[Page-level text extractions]

···

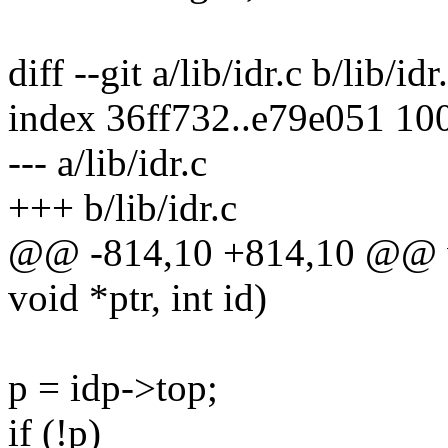
diff --git a/lib/idr.c b/lib/idr
index 36ff732..e79e051 10
--- a/lib/idr.c
+++ b/lib/idr.c
@@ -814,10 +814,10 @@ voi
void *ptr, int id)
p = idp->top;
if (!p)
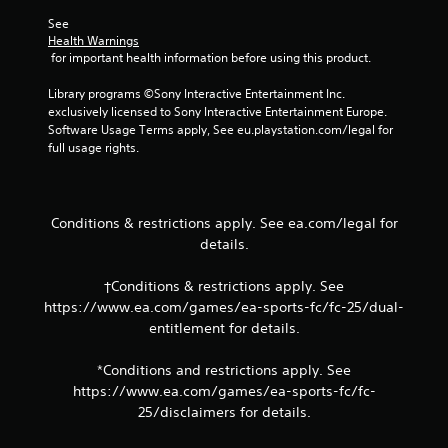
m
e
e
See 
p
l
Health Warnings
o
i
 for important health information before using this product.
i
m
n
i
Library programs ©Sony Interactive Entertainment Inc. 
t
t
exclusively licensed to Sony Interactive Entertainment Europe. 
s
.
Software Usage Terms apply, See eu.playstation.com/legal for 
t
full usage rights.
h
P
a
t
l
a
a
Conditions & restrictions apply. See ea.com/legal for
l
y
details.
l
a
o
b
w
†Conditions & restrictions apply. See
l
y
https://www.ea.com/games/ea-sports-fc/fc-25/dual-
e
o
entitlement for details.
w
u
i
t
*Conditions and restrictions apply. See
o
t
r
https://www.ea.com/games/ea-sports-fc/fc-
h
e
25/disclaimers for details.
o
t
u
u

···

# How to complete this task
What is needed is an exact copy of all the records, minus any pictures.

# Response to this exercise
diff --git a/lib/idr.c b/lib/idr
index 36ff732..e79e051 10
--- a/lib/idr.c
+++ b/lib/idr.c
@@ -814,10 +814,10 @@ voi
void *ptr, int id)
p = idp->top;
if (!p)
m
e
e
See 
p
l
Health Warnings
o
i
 for important health information before using this product.
i
m
n
i
Library programs ©Sony Interactive Entertainment Inc. 
t
t
exclusively licensed to Sony Interactive Entertainment Europe. 
s
.
Software Usage Terms apply, See eu.playstation.com/legal for 
t
full usage rights.
h
P
a
t
l
a
a
Conditions & restrictions apply. See ea.com/legal for
l
y
details.
l
a
o
b
w
†Conditions & restrictions apply. See
l
y
https://www.ea.com/games/ea-sports-fc/fc-25/dual-
e
o
entitlement for details.
w
u
i
t
*Conditions and restrictions apply. See
o
t
r
https://www.ea.com/games/ea-sports-fc/fc-
h
e
25/disclaimers for details.
o
t
u
u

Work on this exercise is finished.